◆ **Written task**:
According to the debate excerpt, what is the maximum term of imprisonment on conviction for the offence set out in Clause 1?

◆ **Exercise text**:
⟨
The nearest statutory offence proposed in the Bill to the common law offence declared last week is to be found in Clause 1. Clause I makes it an offence if a person connected with a child under the age of 16—that includes a parent or guardian of the child—takes or sends the child out of the United Kingdom without the appropriate consent. "Appropriate consent" is later defined in the clause. That offence will attract a liability, on conviction, to imprisonment for a term not exceeding seven years. Since it is plainly a very sensitive area of the criminal law and one which is to some extent covered by the family law and the ability of the family court, using the process of contempt of court, to enforce its own orders, one finds in Clause 4(2) a restraint placed upon prosecution, Its purpose is plain: to keep the criminal law out of these matters unless the criminality of the acts committed is such that there must be resort to the criminal law. Subsection (2) provides, quite simply: No prosecution for an offence under section 1 above shall be instituted except by or with the consent of the Director of Public Prosecutions".

The purpose of my amendment, which is phrased in language very similar to Clause 4(2), is to ensure that the common law offence of a parent kidnapping his own child shall not be the subject of prosecution except by or with the consent of the Director of Public Prosecutions. The object of my amendment is precisely the same as the object of Clause 4(2) in respect of the statutory offence. It is to ensure that, save where it is absolutely necessary, the criminal law will not be used to enforce family obligations in respect of children.

But from time to time it has to be invoked. I do not know how many of your Lordships have had an opportunity to read the speeches of the Lords of Appeal in the appeal last week. I do not wish to recite them, but your Lordships will immediately see that the acts there alleged to have been committed by the parent were very serious criminal acts which should indeed be the subject matter of the criminal law, if proved.
⟩
◆ **Excerpted data**:
⟨
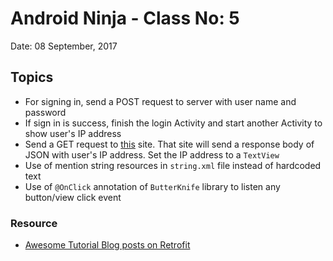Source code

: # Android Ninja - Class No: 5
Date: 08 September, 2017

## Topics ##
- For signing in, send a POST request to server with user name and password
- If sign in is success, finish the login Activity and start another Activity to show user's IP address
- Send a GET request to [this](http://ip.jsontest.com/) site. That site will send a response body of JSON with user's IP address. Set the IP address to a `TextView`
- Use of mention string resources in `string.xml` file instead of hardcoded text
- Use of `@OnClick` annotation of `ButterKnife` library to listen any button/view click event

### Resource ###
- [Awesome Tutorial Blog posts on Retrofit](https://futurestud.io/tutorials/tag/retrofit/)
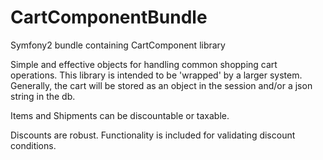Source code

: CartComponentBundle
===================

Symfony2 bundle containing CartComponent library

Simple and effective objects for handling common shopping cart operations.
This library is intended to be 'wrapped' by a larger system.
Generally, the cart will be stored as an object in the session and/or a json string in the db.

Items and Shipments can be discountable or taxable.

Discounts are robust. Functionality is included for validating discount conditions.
⟩
◆ **Exercise answer**:
A term not exceeding seven years.